- [Extracted text]
*** Block opens ***

Tuesday, April 8, 2008

OPAC Must Change

I think it’s high-time we discuss the role libraries and librarians play in disseminating information. Libraries have served as a point of information dissemination for at least 1400 years, long before Information Science came into being. One of the earliest classification schemes on record was created in China around 600 B.C. (Jiang, 2007).

It is not possible to really separate information organization, storage, and retrieval from dissemination. In order to make information available for dissemination, librarians must first organize it and store it in a way that makes retrieval possible. Information retrieval has undergone tremendous change in the last half-century. Once the province of the classification scheme and a card catalog, retrieval now is largely electronic. The card catalog morphed into the OPAC, but librarians and patrons have never been fully satisfied with the traditional OPAC’s functionality. It cannot easily be used for subject browsing, and is more difficult for patrons to use, who have become used to the ease of Internet searches with Google. To better fulfill their dissemination role, I think librarians must educate patrons and administrators on the value of classification systems, and OPACs must be improved to compete with Google.

One way to improve subject browsing would be to integrate an online classification system into the OPAC. In 1984 OCLC undertook an ambitious research project called the The DDC Online Project (Markey, 2006). Their team built an experimental online catalog that integrated the DDC schedules and relative index into its search capability. Evaluation during and after the experiment confirmed the success of the venture – subject browsing was enhanced, and participants gave rave reviews to its performance. In spite of these positive results, online classification as an end-user’s tool was not embraced by the nationwide library community. As Karen Markey, one of the primary researchers in online classification states, “Despite thirty-five years of research, the way in which today’s end users search classification online in OPACs is through simple shelflist browsing…..which has not changed since its initial implementation in the first OPACs in 1979” (Markey, 2006).

*** Block closes ***

Figure understanding lines:
*** Block opens ***

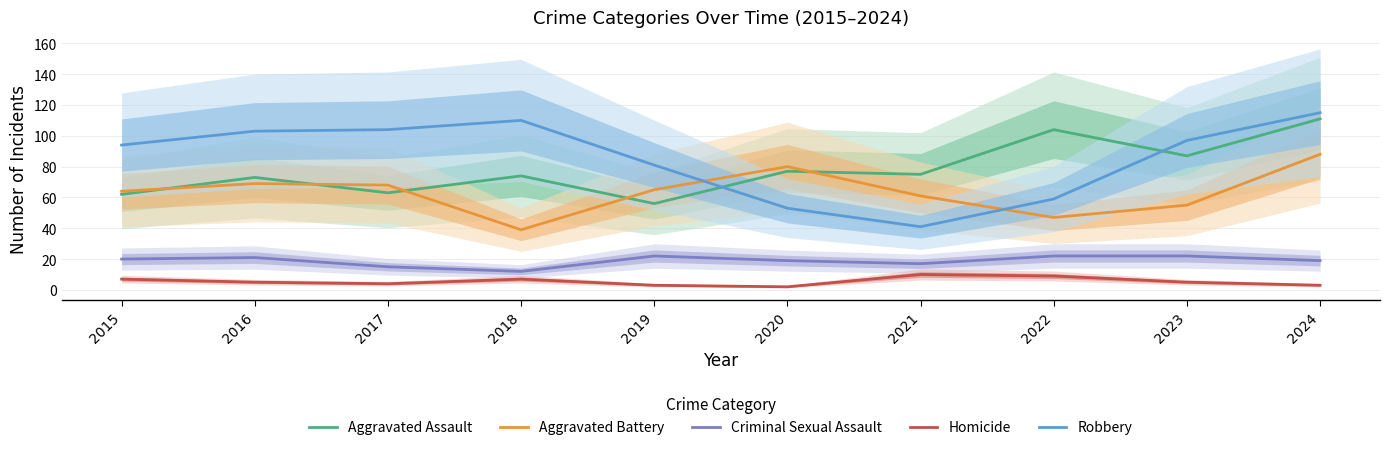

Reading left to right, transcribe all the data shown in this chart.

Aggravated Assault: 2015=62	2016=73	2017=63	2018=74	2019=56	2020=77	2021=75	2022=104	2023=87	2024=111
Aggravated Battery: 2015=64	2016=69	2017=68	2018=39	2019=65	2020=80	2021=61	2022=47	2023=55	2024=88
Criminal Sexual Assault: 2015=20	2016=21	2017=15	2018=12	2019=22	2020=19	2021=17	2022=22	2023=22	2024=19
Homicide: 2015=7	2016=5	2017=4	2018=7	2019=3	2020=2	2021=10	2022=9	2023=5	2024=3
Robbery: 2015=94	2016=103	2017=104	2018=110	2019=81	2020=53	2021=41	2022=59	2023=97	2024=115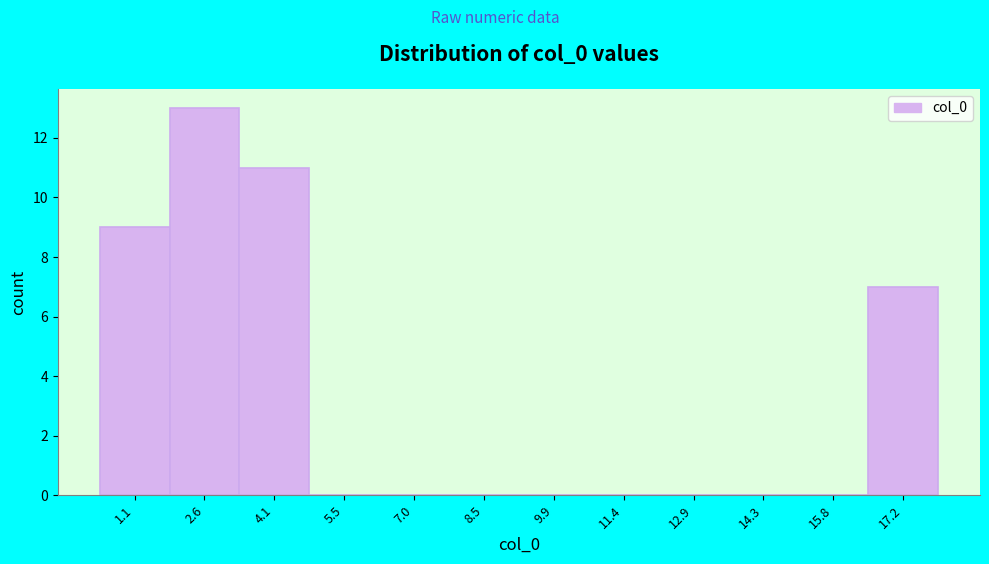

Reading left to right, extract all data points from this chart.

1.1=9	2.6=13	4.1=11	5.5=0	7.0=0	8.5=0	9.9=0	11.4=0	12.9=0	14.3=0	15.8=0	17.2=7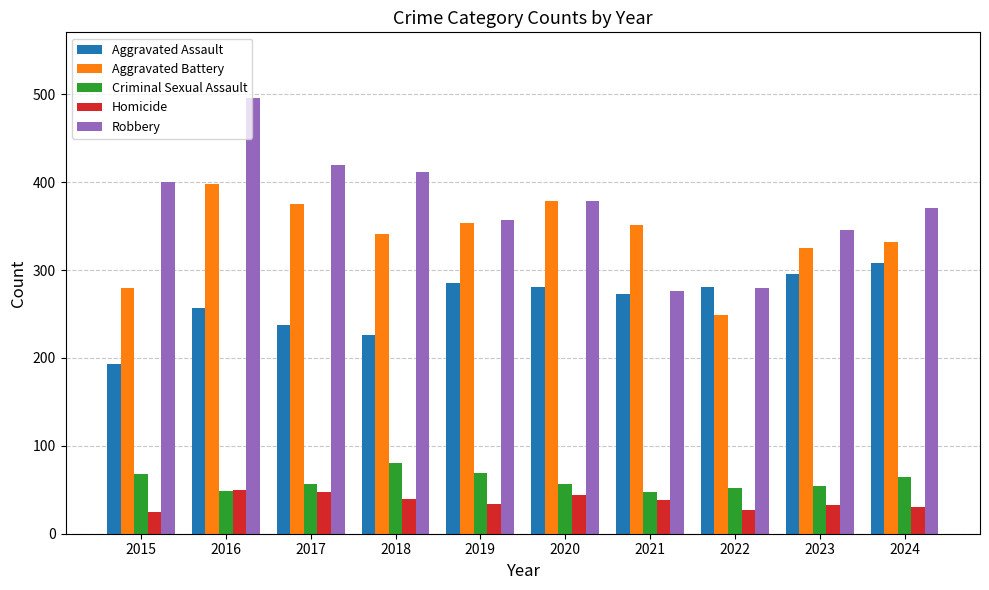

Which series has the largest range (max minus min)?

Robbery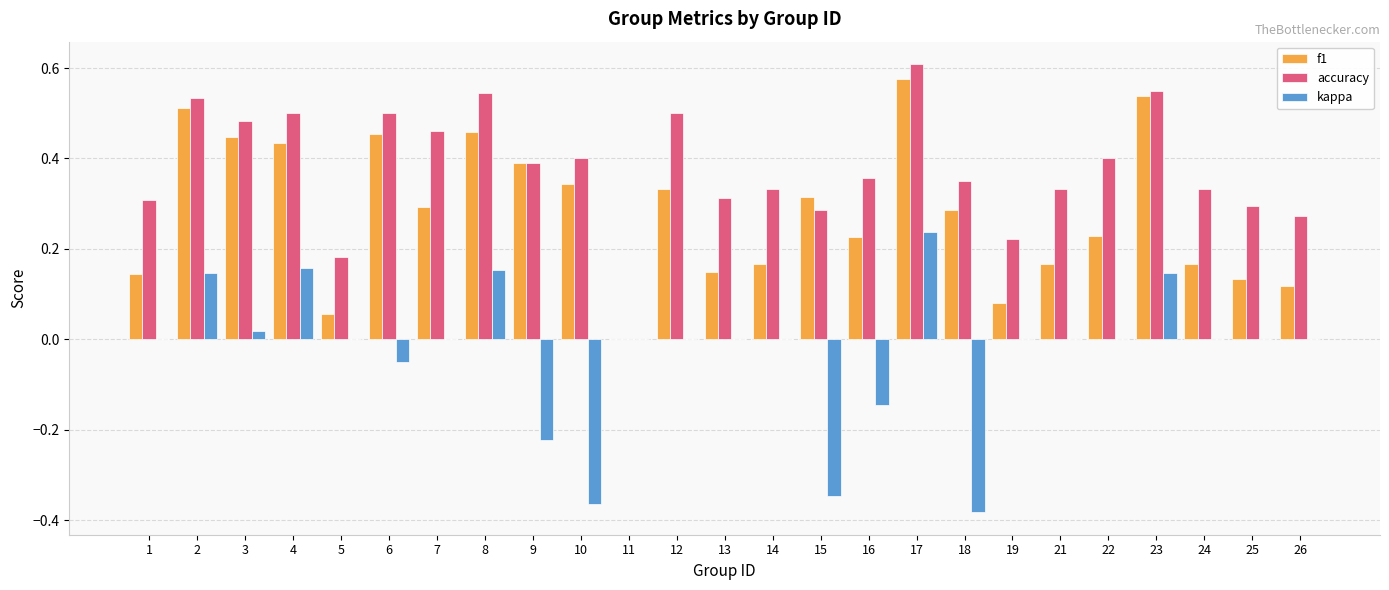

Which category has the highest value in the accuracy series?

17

*** Block closes ***

- [Using the information]
1. In the text on OPACs, in what year did OCLC undertake the DDC Online Project?
2. Carry the text on OPACs forward from its final sentence.

- [Answers to the problems]
1. 1984

2.
There have been other suggestions for improving the library online catalog, thereby improving dissemination. One involves using web-based technology by Endeca. In 2006, North Carolina State University deployed the first “next generation” online catalog in a library. The new software, Endeca’s Information Access Platform, replaced the old keyword search engine based on Boolean searches with state of the art retrieval technologies (Antelman, Lynema, and Pace, 2006). Up to this point, faceted navigation and browsing search software had only been used in commercial websites like Barnes and Noble. This development, along with a proposed partnership between Google and the Library of Congress for a “World Digital Library”, has stimulated discussion on the necessity for new OPACs using Endeca-style technology.

I can’t predict the future, but one thing is for sure: the Internet, Google, and mass digitization are forcing libraries to change the way they disseminate information. If libraries and librarians are to remain relevant in the 21st century, they must adopt improvements fairly quickly, or they will be swept aside in the tide of technological change.


Antelman K., Lynema E., & Pace A.K. (2006). Toward a twenty-
first century library catalog. Information Technology and
Libraries, 25(3), 128-139.

Jiang, S. (2007). Into the source and history of Chinese culture:
Knowledge classification in ancient China. Libraries and the
Cultural Record, 42(1), 1-20. Retrieved from
Project Muse database.

Markey, K. (2006). Forty years of classification online:
Final chapter or future unlimited? Cataloging and Classification
Quarterly, 42(3/4), 1-63. Retrieved from Haworth Press
database.

1 comment:

Kate Dunigan AtLee said...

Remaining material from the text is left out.